● Exercise prompt
Reproduce every line of the records word for word, leaving out the pictures.

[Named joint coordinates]
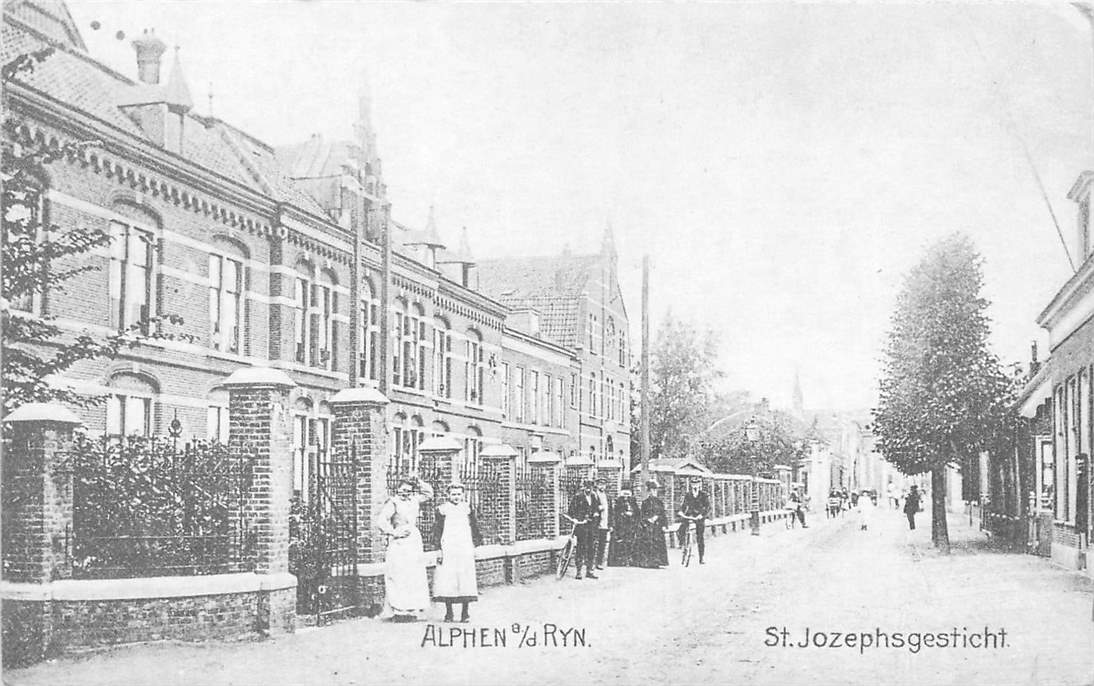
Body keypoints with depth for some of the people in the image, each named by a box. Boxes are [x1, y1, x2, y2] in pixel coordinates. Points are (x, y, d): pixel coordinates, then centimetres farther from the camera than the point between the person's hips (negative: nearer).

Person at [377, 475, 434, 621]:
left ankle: (411, 610, 7)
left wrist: (419, 483, 15)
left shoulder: (414, 502, 14)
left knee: (414, 577, 3)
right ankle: (398, 610, -9)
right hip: (398, 544, -6)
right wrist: (394, 532, -14)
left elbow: (428, 494, 28)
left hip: (414, 544, 7)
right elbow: (380, 522, -13)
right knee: (398, 577, -10)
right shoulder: (392, 503, -5)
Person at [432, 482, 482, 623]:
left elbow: (475, 530, 15)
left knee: (466, 581, -4)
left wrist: (475, 544, 7)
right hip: (447, 551, -1)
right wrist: (439, 550, -4)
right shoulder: (442, 510, 5)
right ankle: (448, 612, 5)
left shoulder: (468, 509, 11)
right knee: (447, 581, -5)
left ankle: (465, 613, 4)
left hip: (465, 550, 1)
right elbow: (436, 532, 4)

● Reply
Body keypoints with depth for some of the people in the image, each named by a box. Boxes are [x1, y1, x2, y2] in pixel coordinates. Points are (x, y, d): pixel coordinates, then centimetres farther from the camera than the point between the person's hips (negative: nearer).

Person at [377, 475, 434, 621]:
left ankle: (411, 610, 7)
left wrist: (419, 483, 15)
left shoulder: (414, 502, 14)
left knee: (414, 577, 3)
right ankle: (398, 610, -9)
right hip: (398, 544, -6)
right wrist: (394, 532, -14)
left elbow: (428, 494, 28)
left hip: (414, 544, 7)
right elbow: (380, 522, -13)
right knee: (398, 577, -10)
right shoulder: (392, 503, -5)
Person at [432, 482, 482, 623]:
left elbow: (475, 530, 15)
left knee: (466, 581, -4)
left wrist: (475, 544, 7)
right hip: (447, 551, -1)
right wrist: (439, 550, -4)
right shoulder: (442, 510, 5)
right ankle: (448, 612, 5)
left shoulder: (468, 509, 11)
right knee: (447, 581, -5)
left ankle: (465, 613, 4)
left hip: (465, 550, 1)
right elbow: (436, 532, 4)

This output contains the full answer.